> [WORK INSTRUCTIONS]
All lines from the one including "只要构造函数的入参实现了Option接口，就可以将入参存在接口变量，" to the bottom of the entries below should be repeated exactly, both ends kept.

Plain-text document sources

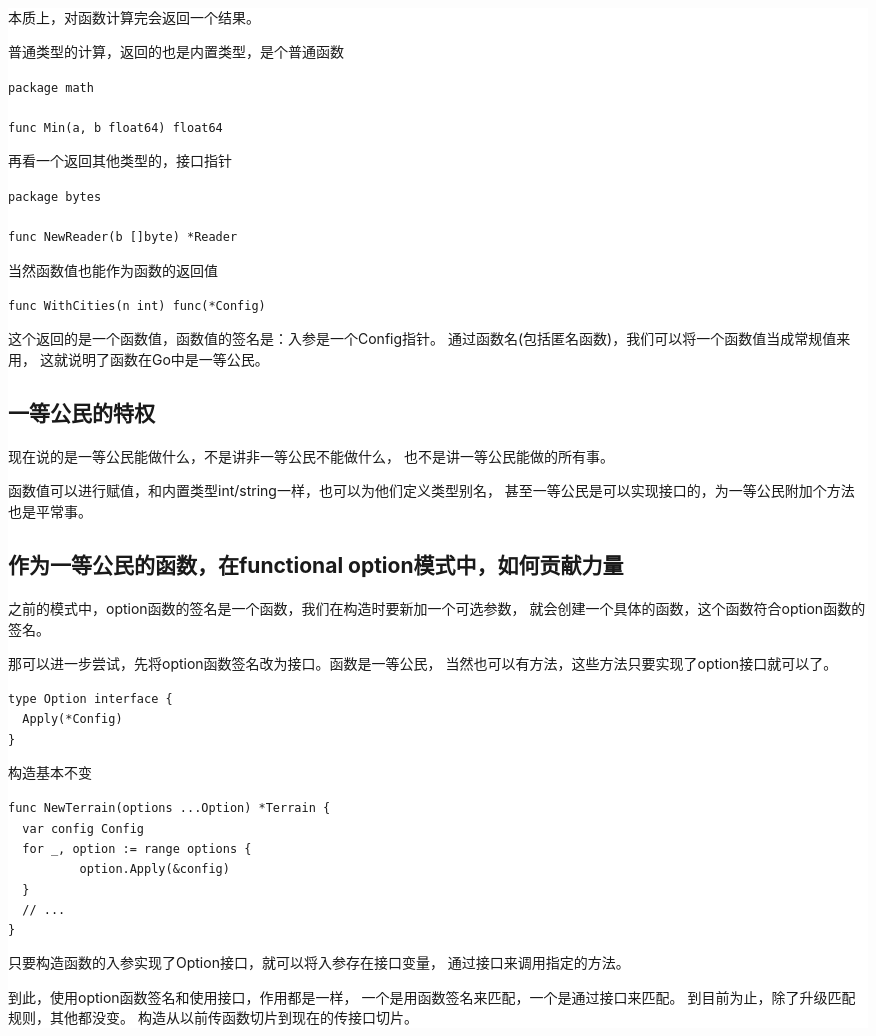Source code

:本质上，对函数计算完会返回一个结果。

普通类型的计算，返回的也是内置类型，是个普通函数

    package math

    func Min(a, b float64) float64

再看一个返回其他类型的，接口指针

    package bytes

    func NewReader(b []byte) *Reader

当然函数值也能作为函数的返回值

    func WithCities(n int) func(*Config)

这个返回的是一个函数值，函数值的签名是：入参是一个Config指针。
通过函数名(包括匿名函数)，我们可以将一个函数值当成常规值来用，
这就说明了函数在Go中是一等公民。

## 一等公民的特权

现在说的是一等公民能做什么，不是讲非一等公民不能做什么，
也不是讲一等公民能做的所有事。

函数值可以进行赋值，和内置类型int/string一样，也可以为他们定义类型别名，
甚至一等公民是可以实现接口的，为一等公民附加个方法也是平常事。

## 作为一等公民的函数，在functional option模式中，如何贡献力量

之前的模式中，option函数的签名是一个函数，我们在构造时要新加一个可选参数，
就会创建一个具体的函数，这个函数符合option函数的签名。

那可以进一步尝试，先将option函数签名改为接口。函数是一等公民，
当然也可以有方法，这些方法只要实现了option接口就可以了。

    type Option interface {
      Apply(*Config)
    }

构造基本不变

    func NewTerrain(options ...Option) *Terrain {
      var config Config
      for _, option := range options {
              option.Apply(&config)
      }
      // ...
    }

只要构造函数的入参实现了Option接口，就可以将入参存在接口变量，
通过接口来调用指定的方法。

到此，使用option函数签名和使用接口，作用都是一样，
一个是用函数签名来匹配，一个是通过接口来匹配。
到目前为止，除了升级匹配规则，其他都没变。
构造从以前传函数切片到现在的传接口切片。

> [RESULT OF THIS TASK]
只要构造函数的入参实现了Option接口，就可以将入参存在接口变量，
通过接口来调用指定的方法。

到此，使用option函数签名和使用接口，作用都是一样，
一个是用函数签名来匹配，一个是通过接口来匹配。
到目前为止，除了升级匹配规则，其他都没变。
构造从以前传函数切片到现在的传接口切片。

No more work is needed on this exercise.